Dependence of CSF on plasma bicarbonate during hypocapnia and hypoxemic hypocapnia.

We have previoulsy shown pH compensation to be similar in CSF and arterial blood during chronic hypoxemic hypocapnia in man and pony, and postulated that the compensatory reduction in CSF [HCO3] was dependent upon corresponding changes in [HCO3]a. We tested this hypothesis in anesthetized, paralyzed dogs by determining the effects of 7 or 14 hours of hypocapnia (PaCO2 20 and 30 mm Hg), hypoxemia (PaO2 30, 38 and 48 mm Hg) and hypocapnic hypoxemia on CSF acid-base status. [hco3]a was either permitted to fall normally or was held near control levels by NaHCO3 infusion. In hypocapnia and hypoxemic hypocapnia, the decrease in [HCO3] and % pH compensation in CSF were less than or equal to that in arterial blood. Most (51-89%) of the compensatory decrease in CSF [HCO3] was prevented by preventing the corresponding reduction in [HCO3]a.

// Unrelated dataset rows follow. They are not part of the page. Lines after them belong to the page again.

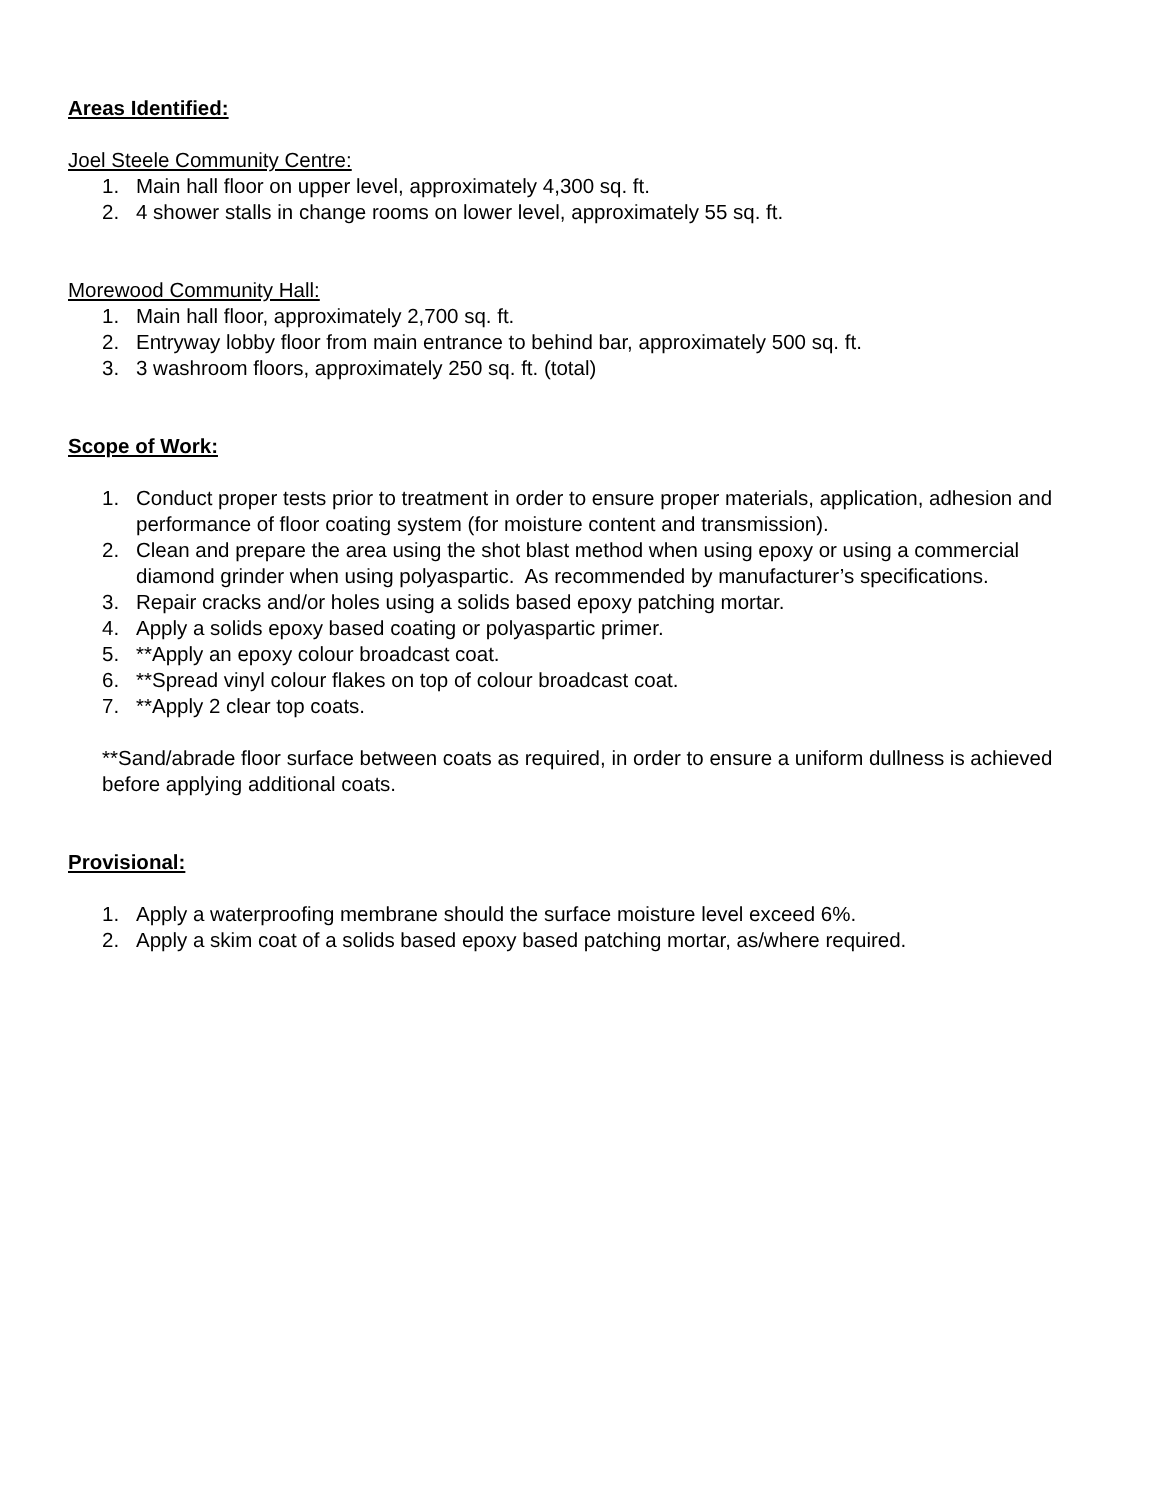Areas Identified:
Joel Steele Community Centre:
1. Main hall floor on upper level, approximately 4,300 sq. ft.
2. 4 shower stalls in change rooms on lower level, approximately 55 sq. ft.
Morewood Community Hall:
1. Main hall floor, approximately 2,700 sq. ft.
2. Entryway lobby floor from main entrance to behind bar, approximately 500 sq. ft.
3. 3 washroom floors, approximately 250 sq. ft. (total)
Scope of Work:
1. Conduct proper tests prior to treatment in order to ensure proper materials, application, adhesion and performance of floor coating system (for moisture content and transmission).
2. Clean and prepare the area using the shot blast method when using epoxy or using a commercial diamond grinder when using polyaspartic. As recommended by manufacturer’s specifications.
3. Repair cracks and/or holes using a solids based epoxy patching mortar.
4. Apply a solids epoxy based coating or polyaspartic primer.
5. **Apply an epoxy colour broadcast coat.
6. **Spread vinyl colour flakes on top of colour broadcast coat.
7. **Apply 2 clear top coats.
**Sand/abrade floor surface between coats as required, in order to ensure a uniform dullness is achieved before applying additional coats.
Provisional:
1. Apply a waterproofing membrane should the surface moisture level exceed 6%.
2. Apply a skim coat of a solids based epoxy based patching mortar, as/where required.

This dependence of changes in CSF on plasma [HCO3] required a concurrent decrease in CSF PCO2, but was largely independent of variations in plasma pH. A minor but significant portion of the decrease in CSF [HCO3] was achieved independently of corresponding changes in [HCO3]a. The contribution of this local mechanism to CSF [HCO3] regulation increased with increasing severity of hypocapnia or hypoxemia and was usually associated with a selective increase in CSF lactate. It was concluded that [HCO3] regulation in the CSF during hypoxemic hypocapnia was primarily dependent upon, and therefore limited by, the concomitant decrease in plasma [HCO3].